Trafigura, an international oil company, could be close to offering compensation to 31,000 people who said they became ill from toxic waste dumped in the west African nation Ivory Coast, the company's officials have said.
Trafigura, along with Leigh Day & Co, a British law firm, said in a joint statement they were in settlement talks, but did not mention any compensation figure.
"It currently appears that this settlement is likely to be acceptable to most, if not all, of the claimants," Trafigura and Leigh Day & Co said.
Claims for tens of millions of dollars in compensation stem from an incident in 2006, when petrochemical waste was dumped by a ship chartered by Trafigura on open sites around the country's largest city, Abidjan.
A UN report on the incident, released on Wednesday, showed at least 15 people died and thousands were sickened from the waste.
"We still don't know, and we may never know, the full effect of the dumping," said Okechukwu Ibeanu, an independent human rights expert for the UN.
"But there seems to be strong prima facie evidence that the reported deaths and adverse health consequences are related to the dumping of the waste," Probo Koala, he added.
Trafigura, the world's third-largest independent oil trader, said it has "always maintained that the Probo Koala's slops could not possibly have caused deaths and serious or long-term injuries".

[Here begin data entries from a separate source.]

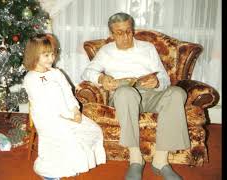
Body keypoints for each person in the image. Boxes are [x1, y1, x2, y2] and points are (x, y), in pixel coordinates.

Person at [81, 12, 190, 180]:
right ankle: (135, 159)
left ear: (133, 30)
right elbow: (87, 72)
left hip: (151, 94)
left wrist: (157, 81)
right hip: (124, 96)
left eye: (128, 31)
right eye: (119, 32)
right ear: (111, 34)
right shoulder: (106, 51)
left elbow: (164, 78)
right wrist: (102, 78)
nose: (125, 36)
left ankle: (161, 161)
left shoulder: (147, 48)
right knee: (125, 93)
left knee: (177, 93)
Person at [23, 34, 106, 180]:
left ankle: (72, 164)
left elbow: (68, 94)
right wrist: (64, 117)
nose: (51, 58)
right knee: (69, 139)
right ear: (34, 55)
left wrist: (75, 111)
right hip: (47, 118)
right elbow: (43, 104)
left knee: (93, 130)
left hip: (66, 113)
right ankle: (49, 171)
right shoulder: (30, 78)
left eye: (52, 54)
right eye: (46, 55)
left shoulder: (56, 73)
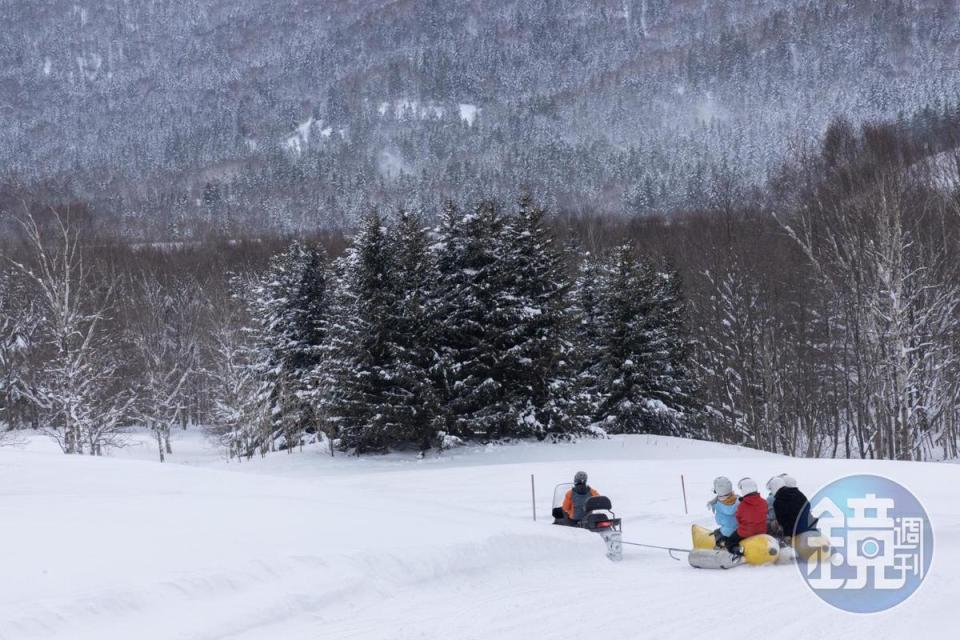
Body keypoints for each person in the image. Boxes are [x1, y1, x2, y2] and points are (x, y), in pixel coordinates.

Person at [724, 477, 768, 555]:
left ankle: (738, 551)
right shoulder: (764, 502)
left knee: (729, 542)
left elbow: (738, 519)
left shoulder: (742, 505)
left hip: (746, 532)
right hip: (762, 531)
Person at [707, 476, 738, 546]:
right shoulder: (738, 500)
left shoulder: (719, 505)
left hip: (727, 532)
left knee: (716, 536)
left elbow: (720, 520)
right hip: (739, 530)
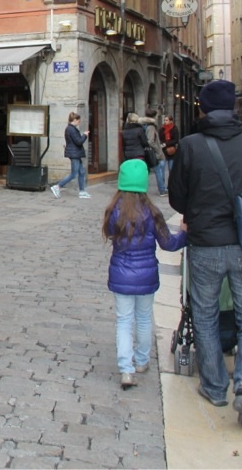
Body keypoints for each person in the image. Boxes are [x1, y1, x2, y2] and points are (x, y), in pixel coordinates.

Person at [168, 79, 242, 427]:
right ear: (234, 108)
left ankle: (215, 387)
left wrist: (199, 211)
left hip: (206, 244)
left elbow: (177, 197)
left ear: (201, 108)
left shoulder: (189, 146)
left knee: (205, 314)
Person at [103, 159, 187, 389]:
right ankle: (141, 361)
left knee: (123, 320)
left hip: (120, 274)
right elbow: (168, 243)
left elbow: (110, 233)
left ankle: (126, 369)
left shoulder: (113, 211)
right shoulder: (152, 212)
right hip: (146, 275)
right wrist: (184, 235)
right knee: (143, 318)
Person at [51, 112, 90, 199]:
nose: (79, 123)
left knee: (82, 172)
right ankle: (58, 186)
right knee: (74, 173)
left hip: (75, 153)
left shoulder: (71, 129)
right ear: (75, 120)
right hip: (74, 153)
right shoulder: (71, 129)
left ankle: (82, 191)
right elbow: (78, 141)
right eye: (78, 121)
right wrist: (85, 135)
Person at [141, 109, 167, 196]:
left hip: (150, 152)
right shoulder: (151, 127)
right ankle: (162, 190)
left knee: (156, 170)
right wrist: (157, 148)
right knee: (159, 171)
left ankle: (162, 188)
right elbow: (151, 141)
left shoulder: (145, 126)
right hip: (155, 153)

It also denied any liability for "events that occured in the Ivory Coast".
The National Federation of Victims of Toxic Waste, an Ivorian group, has said the offer of compensation offer did not go far enough.
Denis Titira Yao, president of the group, said: "They are talking about over 30,000 victims, but for us there are more than that.
"We also need a long-term resolution because there is still waste in Abidjan that has not been removed and there are zones that still need cleaning up."
Trafigura, a Dutch based company, agreed to an $198m out-of-court settlement
with the Ivory Coast government in 2007, which exempts it from legal proceedings in the West African country.